We thank the Reviewer for their comments and for pointing out the missing link between our aim to introduce new statistical techniques for analysis, and the broader drive towards making cities ‘smarter’. We address this point in more detail below.
General point:
Point 1. Has the article received a format revision by the MDPI team?
We have received a separate format revision from MDPI, which we have integrated in our revised manuscript.
Point 2. The approach adopted needs to be improved in the literature review of smart cities and their challenges.
To better link the challenges faced by growing ‘smart’ cities to accessibility challenges, we now add a paragraph to our Introduction: ‘Disparities in healthcare access arise because of a variety of physical and socioeconomic factors, including social status, household income, transport infrastructure and the spatial distribution of cities (Hiscock et al., 2008; Bissonnette et al., 2012), but it is difficult to conclusively isolate causation within complex urban fabrics (Hickford et al., 2015). Poor healthcare accessibility is known to result in lower healthcare utilization and inferior health outcomes (Hiscock et al., 2008; Dai, 2010; Kawakami et al., 2011), so determining where to build new healthcare facilities is an ongoing challenge for urban planners. Moreover, declining fertility rates and increased longevity are resulting in older, less mobile populations with different accessibility needs compared to younger, more mobile ones (Neutens, 2015; Frank et al., 2019). A major issue for growing cities is to ensure that their transportation systems remain inclusive and equitable across different population groups (Wegener, 2013).’ (p2–3)
Round 2
Reviewer 4 Report
The article had a substantial improvement in its content and presentation form but despite the improvements, the theoretical framework needs to be expanded, an approximate number of 80 updated citations (from the last five years and with DOI) is ideal. There are currently 58 citations. Especially about Smart Cities drivers.
Author Response
We have taken the reviewer's comments on board and added 14 more references in our Introduction, to expand in detail on the concepts behind smart cities and how they relate to accessibility and equity to services. We trust this satisfies the reviewer's request for more citations.
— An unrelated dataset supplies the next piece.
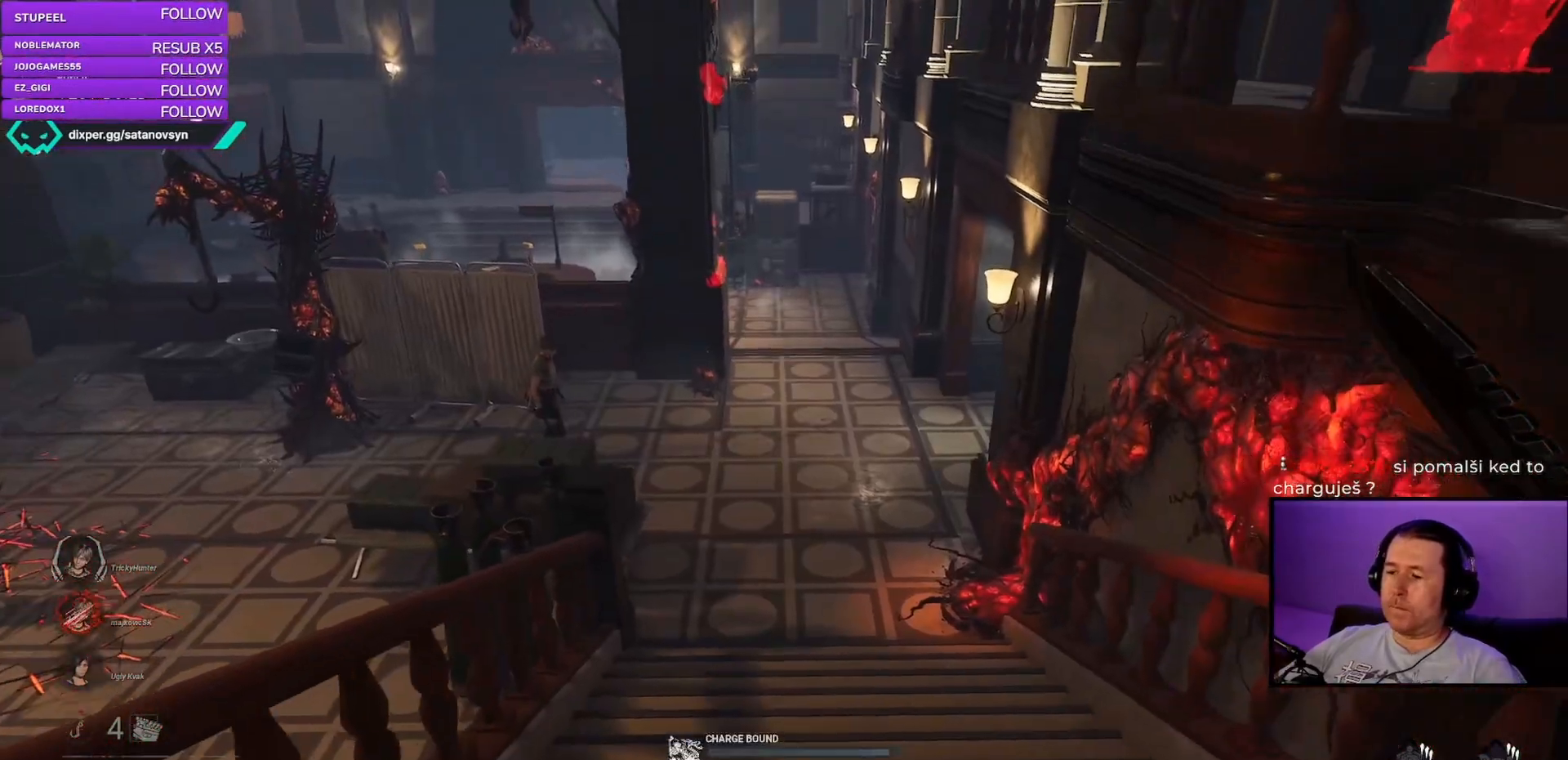
{"keys": [], "mouse": ["right"], "events": [[283, "s", "up"]]}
We now write in the Introduction: "Accessibility (the ease with which people can reach places or opportunities) is an important indicator of the liveability and sustainability of cities. In the global drive to make cities ‘smarter’, there has been an observable trend for greater urban interconnection, especially through investments in physical infrastructure and information communication technologies (ICT) [1,2]. Innovative networks of connected devices and sensors, coupled with smart applications and data analytics, have also revolutionised the ways in which a variety of actors – from city governments to citizens – can simultaneously optimise existing systems [3], improve the quality of life urban residents [4–5] and address sustainable development needs [6–8]. There are widespread calls for smart cities to ensure their services remain inclusive and equitable as they grow [9–10], because evidence shows that universal access to basic services positively impacts human development and societal progress [11–14]."